Things are going great, and you are ready to expand. Whether you are adding business assets to your own or looking to break into something new, purchasing an existing business can be an excellent and exciting opportunity. Before you jump head-first into a major purchase, there are some things you need to know. These four tips will ensure that you do your due diligence and make a savvy investment rather than a reckless purchase.

Know what you are buying

When it comes to purchasing an existing business, there are generally two types of purchases. You might be buying a whole business, including the assets and intellectual property, or you may just be purchasing assets. The difference between these two purchases determines everything about how you inspect the investment. What is the legal status of the company? Are they a corporation, LLC or other entity? Answering these questions first will inform the rest of your research.

Review finances

This is always the first and most crucial step. You need to have accountable knowledge of where every dollar is going into and out of the business. This means studying a current balance sheet, reviewing profit margins, inspecting tax returns and audited statements, analyzing accounts payable and receivable and accounting for all existing debts. This is the core of a business operation, so if you cannot speak to any one of these major sources of money flow, you are not ready to purchase the business. Even if you are only buying assets, you'll be able to understand the financial needs of the business for more effective negotiation, and you can get a better overview of the cost and return potential of those investments.

Take stock of assets

This mostly refers to physical assets, including owned properties, equipment and inventory. It is not enough to just count the assets; they also need to be appraised. It is a good idea to hire an expert to do the inspection for you. A reliable assessment of the value of the physical goods you are purchasing is paramount to making your business purchase profitable.

Non-physical assets can be a little more difficult to define, but one of the most common would be a property lease. Before committing to your purchase, you need to know the details of any leasing agreements tied to the business. Are there clauses relating to buyouts? Do you want to use the same space or are you relocating assets? Once you have the details of the lease, you can easily decide if it is better to assume it or renegotiate. In most cases, the terms of the lease will make that decision for you.

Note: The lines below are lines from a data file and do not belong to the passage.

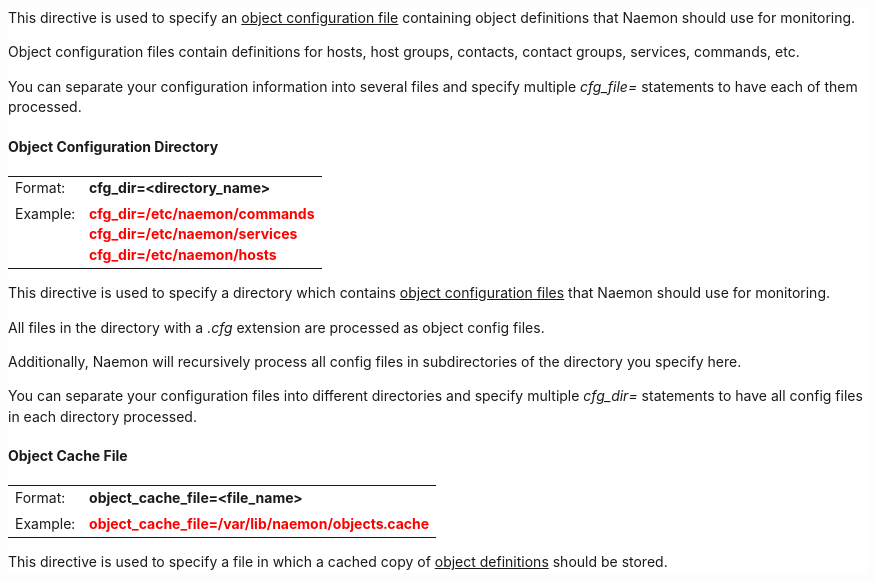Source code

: This directive is used to specify an <a href="configobject.html">object configuration file</a>
containing object definitions that Naemon should use for monitoring.

Object configuration files contain definitions for hosts, host groups, contacts, contact groups, services, commands, etc.

You can separate your configuration information into several files and specify
multiple <i>cfg_file=</i> statements to have each of them processed.

<a name="cfg_dir"></a>
#### Object Configuration Directory

<table border="0">
<tr>
<td>Format:</td>
<td><b>cfg_dir=&lt;directory_name&gt;</b></td>
</tr>
<tr>
<td>Example:</td>
<td>
<font color="red"><b>cfg_dir=/etc/naemon/commands</b></font><br>
<font color="red"><b>cfg_dir=/etc/naemon/services</b></font><br>
<font color="red"><b>cfg_dir=/etc/naemon/hosts</b></font><br>
</td>
</tr>
</table>

This directive is used to specify a directory which contains <a href="configobject.html">object
configuration files</a> that Naemon should use for monitoring.

All files in the directory with a <i>.cfg</i> extension are processed as object config files.

Additionally, Naemon will recursively process all config files in subdirectories of the directory you specify here.

You can separate your configuration files into different directories and specify multiple
<i>cfg_dir=</i> statements to have all config files in each directory processed.


<a name="object_cache_file"></a>
#### Object Cache File

<table border="0">
<tr>
<td>Format:</td>
<td><b>object_cache_file=&lt;file_name&gt;</b></td>
</tr>
<tr>
<td>Example:</td>
<td>
<font color="red"><b>object_cache_file=/var/lib/naemon/objects.cache</b></font>
</td>
</tr>
</table>

This directive is used to specify a file in which a cached copy of
<a href="configobject.html">object definitions</a> should be stored.
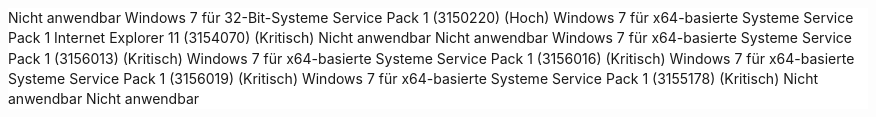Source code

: </td>
<td style="border:1px solid black;">
Nicht anwendbar

</td>
<td style="border:1px solid black;">
Windows 7 für 32-Bit-Systeme Service Pack 1  
(3150220)  
(Hoch)

</td>
</tr>
<tr>
<td style="border:1px solid black;">
Windows 7 für x64-basierte Systeme Service Pack 1

</td>
<td style="border:1px solid black;">
Internet Explorer 11  
(3154070)  
(Kritisch)

</td>
<td style="border:1px solid black;">
Nicht anwendbar

</td>
<td style="border:1px solid black;">
Nicht anwendbar

</td>
<td style="border:1px solid black;">
Windows 7 für x64-basierte Systeme Service Pack 1  
(3156013)  
(Kritisch)  
Windows 7 für x64-basierte Systeme Service Pack 1  
(3156016)  
(Kritisch)  
Windows 7 für x64-basierte Systeme Service Pack 1  
(3156019)  
(Kritisch)

</td>
<td style="border:1px solid black;">
Windows 7 für x64-basierte Systeme Service Pack 1  
(3155178)  
(Kritisch)

</td>
<td style="border:1px solid black;">
Nicht anwendbar

</td>
<td style="border:1px solid black;">
Nicht anwendbar
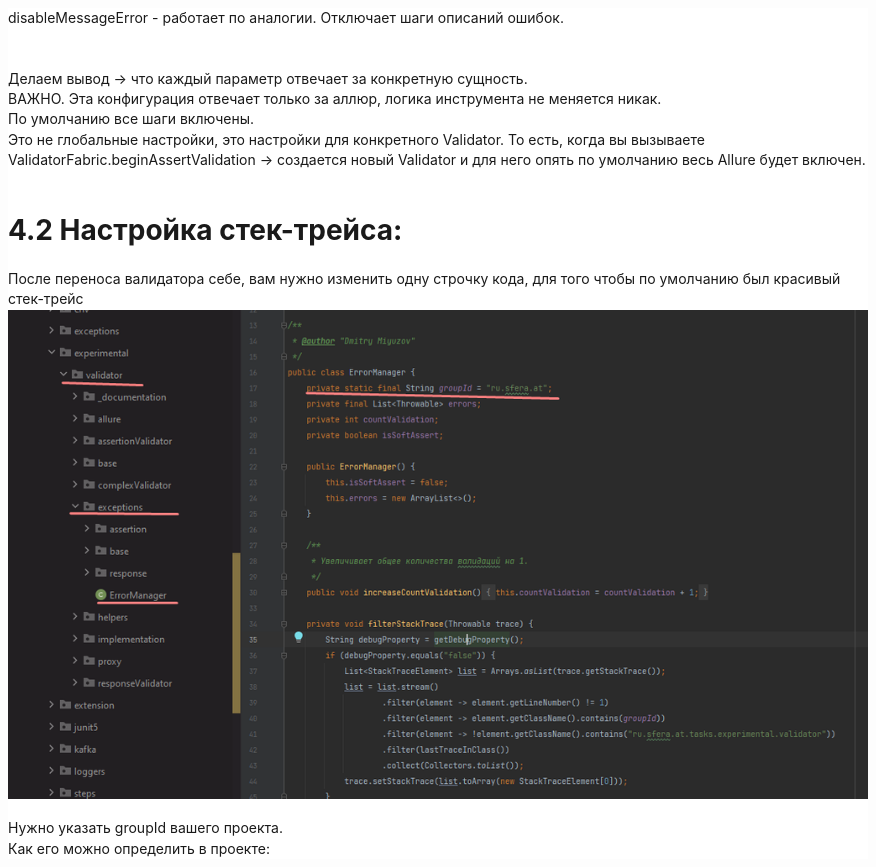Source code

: disableMessageError - работает по аналогии. Отключает шаги описаний ошибок.<br><br><br>
Делаем вывод -> что каждый параметр отвечает за конкретную сущность.<br>
ВАЖНО. Эта конфигурация отвечает только за аллюр, логика инструмента не меняется никак.<br>
По умолчанию все шаги включены.<br>
Это не глобальные настройки, это настройки для конкретного Validator. То есть, когда вы вызываете ValidatorFabric.beginAssertValidation -> создается новый Validator и для него опять по умолчанию весь Allure будет включен.

# 4.2 Настройка стек-трейса: <a name="settingsStackTrace"></a>
После переноса валидатора себе, вам нужно изменить одну строчку кода, для того чтобы по умолчанию был красивый стек-трейс<br>
![img_5.png](src/main/resources/_documentation/resources/png/img40.png)<br>

Нужно указать groupId вашего проекта.<br>
Как его можно определить в проекте:<br>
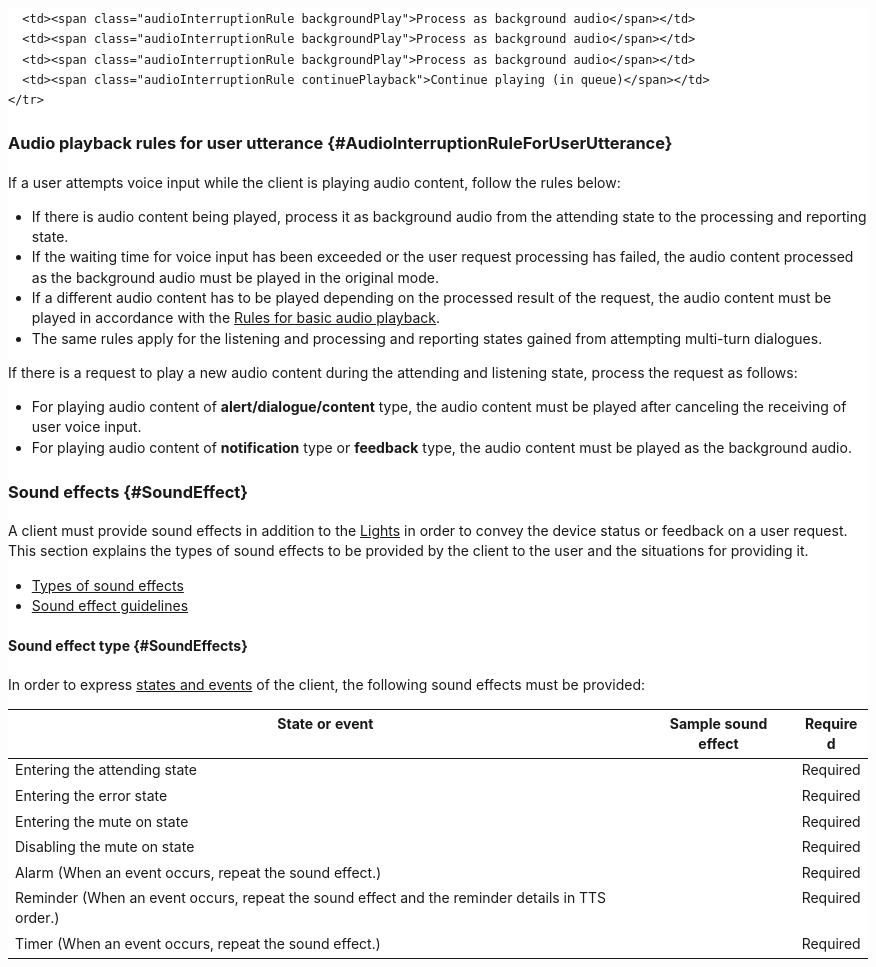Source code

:       <td><span class="audioInterruptionRule backgroundPlay">Process as background audio</span></td>
      <td><span class="audioInterruptionRule backgroundPlay">Process as background audio</span></td>
      <td><span class="audioInterruptionRule backgroundPlay">Process as background audio</span></td>
      <td><span class="audioInterruptionRule continuePlayback">Continue playing (in queue)</span></td>
    </tr>
  </tbody>
</table>

### Audio playback rules for user utterance {#AudioInterruptionRuleForUserUtterance}

If a user attempts voice input while the client is playing audio content, follow the rules below:

* If there is audio content being played, process it as background audio from the attending state to the processing and reporting state.
* If the waiting time for voice input has been exceeded or the user request processing has failed, the audio content processed as the background audio must be played in the original mode.
* If a different audio content has to be played depending on the processed result of the request, the audio content must be played in accordance with the [Rules for basic audio playback](#AudioInterruptionRule).
* The same rules apply for the listening and processing and reporting states gained from attempting multi-turn dialogues.

If there is a request to play a new audio content during the attending and listening state, process the request as follows:

* For playing audio content of **alert/dialogue/content** type, the audio content must be played after canceling the receiving of user voice input.
* For playing audio content of **notification** type or **feedback** type, the audio content must be played as the background audio.

### Sound effects {#SoundEffect}

A client must provide sound effects in addition to the [Lights](#Light) in order to convey the device status or feedback on a user request. This section explains the types of sound effects to be provided by the client to the user and the situations for providing it.

* [Types of sound effects](#SoundEffects)
* [Sound effect guidelines](#SoundEffectGuideline)

#### Sound effect type {#SoundEffects}

In order to express [states and events](#ClientStateAndEvent) of the client, the following sound effects must be provided:

| State or event              | Sample sound effect                     | Required |
|---------------------------|------------------------------|:---------:|
| Entering the attending state         | <audio title="Attending" controls><source src="./Resources/Sounds/Clova-Client-Soundeffect-Attending.wav" type="audio/wav" /></audio> | Required     |
| Entering the error state             | <audio title="Error" controls><source src="./Resources/Sounds/Clova-Client-SoundEffect-Error.wav" type="audio/wav" /></audio>         | Required     |
| Entering the mute on state           | <audio title="Mute on" controls><source src="./Resources/Sounds/Clova-Client-SoundEffect-Mute_On.wav" type="audio/wav" /></audio>     | Required     |
| Disabling the mute on state           | <audio title="Mute off" controls><source src="./Resources/Sounds/Clova-Client-SoundEffect-Mute_Off.wav" type="audio/wav" /></audio>   | Required     |
| Alarm (When an event occurs, repeat the sound effect.) | <audio title="Alarm" controls><source src="./Resources/Sounds/Clova-Client-SoundEffect-Alarm.wav" type="audio/wav" /></audio>         | Required     |
| Reminder (When an event occurs, repeat the sound effect and the reminder details in TTS order.) | <audio title="Reminder" controls><source src="./Resources/Sounds/Clova-Client-SoundEffect-Reminder.wav" type="audio/wav" /></audio>         | Required     |
| Timer (When an event occurs, repeat the sound effect.)      | <audio title="Timer" controls><source src="./Resources/Sounds/Clova-Client-SoundEffect-Timer.wav" type="audio/wav" /></audio>         | Required     |
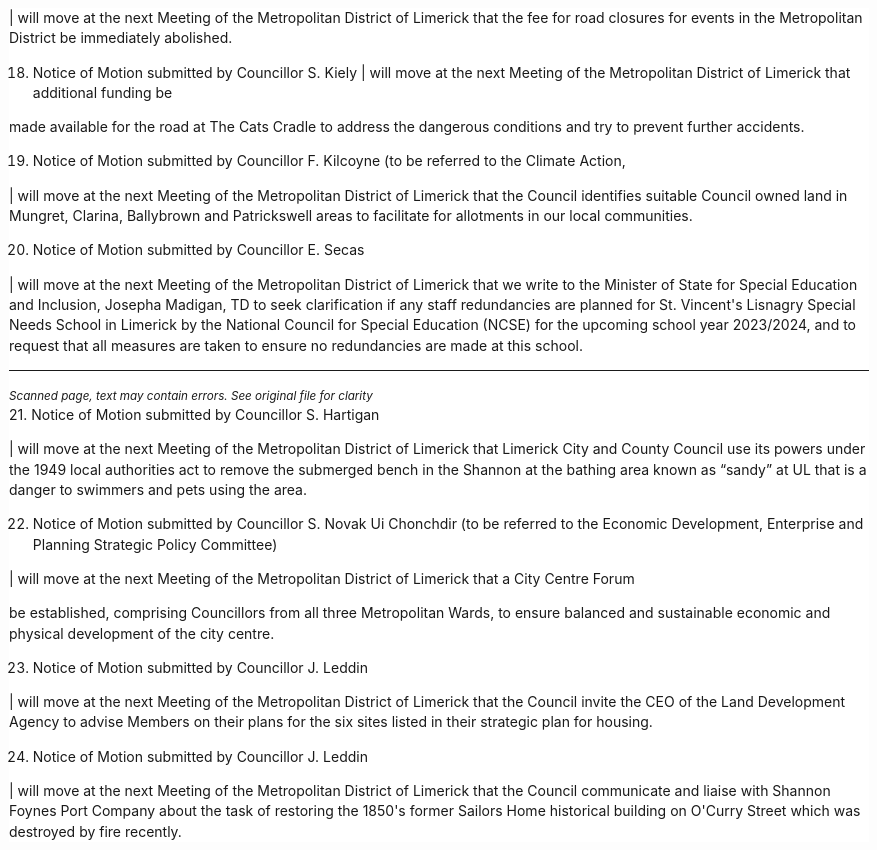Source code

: | will move at the next Meeting of the Metropolitan District of Limerick that the fee for road
closures for events in the Metropolitan District be immediately abolished.

18. Notice of Motion submitted by Councillor S. Kiely
| will move at the next Meeting of the Metropolitan District of Limerick that additional funding be

made available for the road at The Cats Cradle to address the dangerous conditions and try to
prevent further accidents.

19. Notice of Motion submitted by Councillor F. Kilcoyne (to be referred to the Climate Action,

| will move at the next Meeting of the Metropolitan District of Limerick that the Council identifies
suitable Council owned land in Mungret, Clarina, Ballybrown and Patrickswell areas to facilitate
for allotments in our local communities.

20. Notice of Motion submitted by Councillor E. Secas

| will move at the next Meeting of the Metropolitan District of Limerick that we write to the
Minister of State for Special Education and Inclusion, Josepha Madigan, TD to seek clarification if
any staff redundancies are planned for St. Vincent's Lisnagry Special Needs School in Limerick by
the National Council for Special Education (NCSE) for the upcoming school year 2023/2024, and
to request that all measures are taken to ensure no redundancies are made at this school.


---
*<small>Scanned page, text may contain errors. See original file for clarity</small>*  
21. Notice of Motion submitted by Councillor S. Hartigan

| will move at the next Meeting of the Metropolitan District of Limerick that Limerick City and
County Council use its powers under the 1949 local authorities act to remove the submerged
bench in the Shannon at the bathing area known as “sandy” at UL that is a danger to swimmers
and pets using the area.

22. Notice of Motion submitted by Councillor S. Novak Ui Chonchdir (to be referred to the
Economic Development, Enterprise and Planning Strategic Policy Committee)

| will move at the next Meeting of the Metropolitan District of Limerick that a City Centre Forum

be established, comprising Councillors from all three Metropolitan Wards, to ensure balanced
and sustainable economic and physical development of the city centre.

23. Notice of Motion submitted by Councillor J. Leddin

| will move at the next Meeting of the Metropolitan District of Limerick that the Council invite the
CEO of the Land Development Agency to advise Members on their plans for the six sites listed in
their strategic plan for housing.

24. Notice of Motion submitted by Councillor J. Leddin

| will move at the next Meeting of the Metropolitan District of Limerick that the Council
communicate and liaise with Shannon Foynes Port Company about the task of restoring the
1850's former Sailors Home historical building on O'Curry Street which was destroyed by fire
recently.
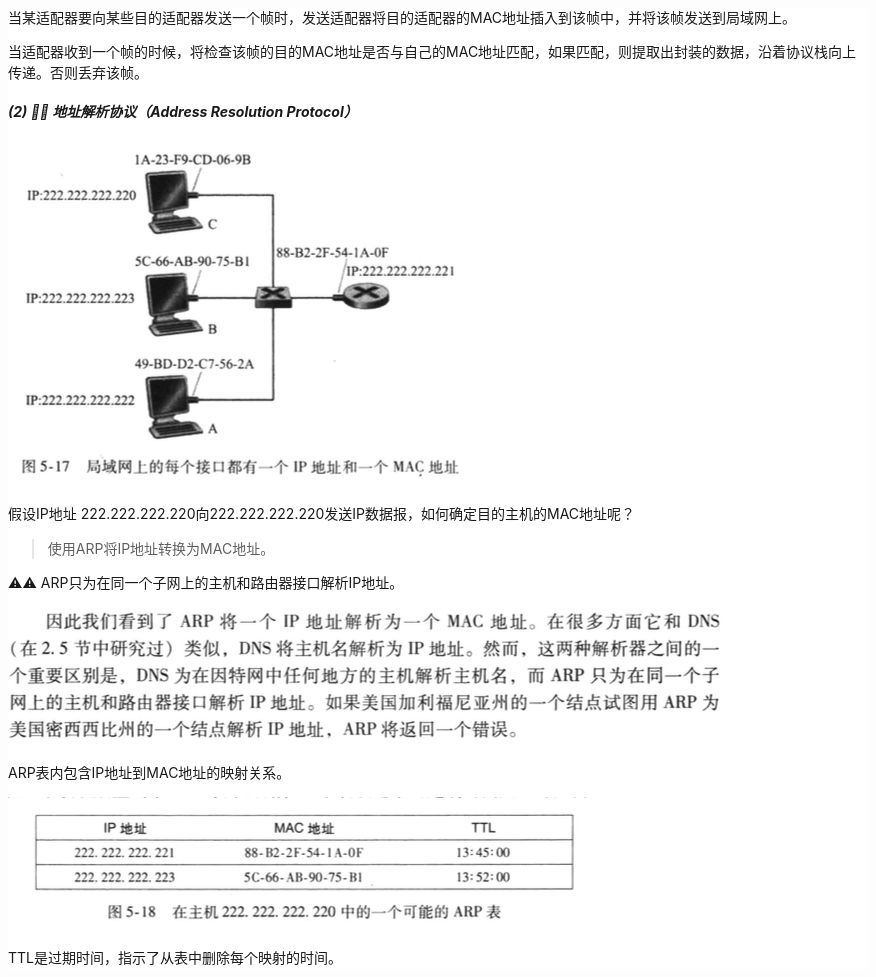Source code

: 

当某适配器要向某些目的适配器发送一个帧时，发送适配器将目的适配器的MAC地址插入到该帧中，并将该帧发送到局域网上。

当适配器收到一个帧的时候，将检查该帧的目的MAC地址是否与自己的MAC地址匹配，如果匹配，则提取出封装的数据，沿着协议栈向上传递。否则丢弃该帧。



##### (2) 🌟🌟 地址解析协议（Address Resolution Protocol）

![image-20190113154734515](assets/image-20190113154734515.png)

假设IP地址 222.222.222.220向222.222.222.220发送IP数据报，如何确定目的主机的MAC地址呢？

> 使用ARP将IP地址转换为MAC地址。

⚠️⚠️  ARP只为在同一个子网上的主机和路由器接口解析IP地址。

![image-20190113154953828](assets/image-20190113154953828.png)

 ARP表内包含IP地址到MAC地址的映射关系。

![image-20190113155049122](assets/image-20190113155049122.png)

TTL是过期时间，指示了从表中删除每个映射的时间。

Protect yourself from losses

Once you have done the above inspections, you'll have a good picture of the financial situation of the business you are buying. You'll know exactly what they need from you, and this will enable you to negotiate terms that are fair and beneficial to both parties. A final tactic to keep in mind at this point will further protect you from taking a hit in the deal. Avoid paying the full cost of the deal at closing. You want to broker at least a six-month delay in final payment. This buffer time gives you a chance to assume your purchase and make sure everything was fully disclosed. If you incur losses from a lack of disclosure, your purchase contract can reduce the final payment as appropriate compensation. An attorney experienced in business matters can help you through each step of acquiring an existing business, to help ensure that your business transaction is successful.